I have 2 questions. I can only guess at the answers. What are your answers?
- Why is the yield curve U-shaped? I asked AI for examples of previous U-shaped curves, and it couldn’t report any. Instead, it said they are “rare.” AI provided several possible explanations for the current U-shape, like supply-and-demand and investor inflation expectations, but without a precedent we just can’t tell.
- Why did the Treasury buy back $10 Billion in short-to-intermediate bonds? The Treasury’s previous largest buyback happened in 2000, at approximately $3 billion. The 6/3 buyback is big.

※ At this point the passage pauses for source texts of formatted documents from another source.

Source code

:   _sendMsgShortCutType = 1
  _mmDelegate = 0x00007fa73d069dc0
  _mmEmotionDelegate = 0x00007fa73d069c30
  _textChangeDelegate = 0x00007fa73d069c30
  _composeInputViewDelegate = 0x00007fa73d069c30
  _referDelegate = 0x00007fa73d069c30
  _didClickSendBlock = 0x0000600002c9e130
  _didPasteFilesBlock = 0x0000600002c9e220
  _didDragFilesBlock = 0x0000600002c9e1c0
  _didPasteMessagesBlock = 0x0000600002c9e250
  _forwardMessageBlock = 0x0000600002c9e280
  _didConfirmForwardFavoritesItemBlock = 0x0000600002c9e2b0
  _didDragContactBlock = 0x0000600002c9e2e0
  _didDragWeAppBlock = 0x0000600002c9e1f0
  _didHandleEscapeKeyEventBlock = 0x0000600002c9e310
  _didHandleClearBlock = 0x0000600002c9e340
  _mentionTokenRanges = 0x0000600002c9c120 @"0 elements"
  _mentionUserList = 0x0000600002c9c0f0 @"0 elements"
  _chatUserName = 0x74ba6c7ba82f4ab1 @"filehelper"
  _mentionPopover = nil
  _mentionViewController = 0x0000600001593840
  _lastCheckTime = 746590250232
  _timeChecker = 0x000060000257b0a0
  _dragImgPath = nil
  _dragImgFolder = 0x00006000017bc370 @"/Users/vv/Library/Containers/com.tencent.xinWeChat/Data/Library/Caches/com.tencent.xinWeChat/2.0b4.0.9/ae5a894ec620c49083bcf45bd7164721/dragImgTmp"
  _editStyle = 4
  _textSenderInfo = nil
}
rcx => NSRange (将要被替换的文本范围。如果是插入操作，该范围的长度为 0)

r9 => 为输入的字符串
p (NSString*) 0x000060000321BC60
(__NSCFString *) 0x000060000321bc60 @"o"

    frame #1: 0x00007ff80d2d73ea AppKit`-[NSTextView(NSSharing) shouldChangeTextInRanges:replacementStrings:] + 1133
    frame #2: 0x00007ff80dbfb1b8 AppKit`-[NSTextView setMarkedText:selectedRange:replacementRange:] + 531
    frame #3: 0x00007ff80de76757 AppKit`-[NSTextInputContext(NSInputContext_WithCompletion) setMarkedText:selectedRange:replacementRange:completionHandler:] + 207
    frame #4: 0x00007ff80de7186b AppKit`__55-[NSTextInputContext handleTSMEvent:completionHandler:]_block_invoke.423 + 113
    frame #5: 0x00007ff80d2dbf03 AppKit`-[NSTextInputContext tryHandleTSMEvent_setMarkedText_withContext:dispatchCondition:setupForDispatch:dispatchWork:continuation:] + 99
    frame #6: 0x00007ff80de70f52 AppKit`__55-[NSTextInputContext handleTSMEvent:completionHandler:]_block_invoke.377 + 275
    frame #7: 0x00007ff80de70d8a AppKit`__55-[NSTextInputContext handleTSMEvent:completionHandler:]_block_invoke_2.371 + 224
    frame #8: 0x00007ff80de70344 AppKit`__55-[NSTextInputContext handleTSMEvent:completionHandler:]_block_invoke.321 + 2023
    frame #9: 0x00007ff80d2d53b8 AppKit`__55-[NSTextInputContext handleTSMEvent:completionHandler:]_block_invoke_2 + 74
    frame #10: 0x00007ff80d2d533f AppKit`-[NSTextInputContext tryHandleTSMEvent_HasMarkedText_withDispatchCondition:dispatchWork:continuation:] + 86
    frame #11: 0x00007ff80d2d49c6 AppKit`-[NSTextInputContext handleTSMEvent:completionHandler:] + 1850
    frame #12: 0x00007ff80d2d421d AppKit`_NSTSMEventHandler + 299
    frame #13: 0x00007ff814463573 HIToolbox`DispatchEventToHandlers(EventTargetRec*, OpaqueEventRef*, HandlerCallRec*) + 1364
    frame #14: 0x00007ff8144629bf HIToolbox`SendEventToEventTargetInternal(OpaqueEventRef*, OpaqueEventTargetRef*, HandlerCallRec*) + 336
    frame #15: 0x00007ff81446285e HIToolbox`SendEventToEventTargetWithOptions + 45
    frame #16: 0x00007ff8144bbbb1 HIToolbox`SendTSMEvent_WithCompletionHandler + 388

I have a possible explanation for this buyback – it was to save money. My guess is that the Treasury issued notes in the 2-5 year maturity range at 4% interest to finance the buyback of bonds that paid 4.4% at the near-dated end of the curve. The 0.4% savings on interest is $40 Million on $10 Billion in redeemed bonds. You’d think that supply-demand considerations would have flattened out the yield curve following the buyback, but it didn’t, so maybe my guess is wrong and/or $10 Billion just isn’t enough to move the needle.
Conclusion
This is short because I have no solid answers. I merely want to present the puzzle and start a conversation. It appears that the current U-shape is unprecedented in the US as is the recent buyback. This hasn’t happened before.
What do you think is going on here? There is a story. What is it?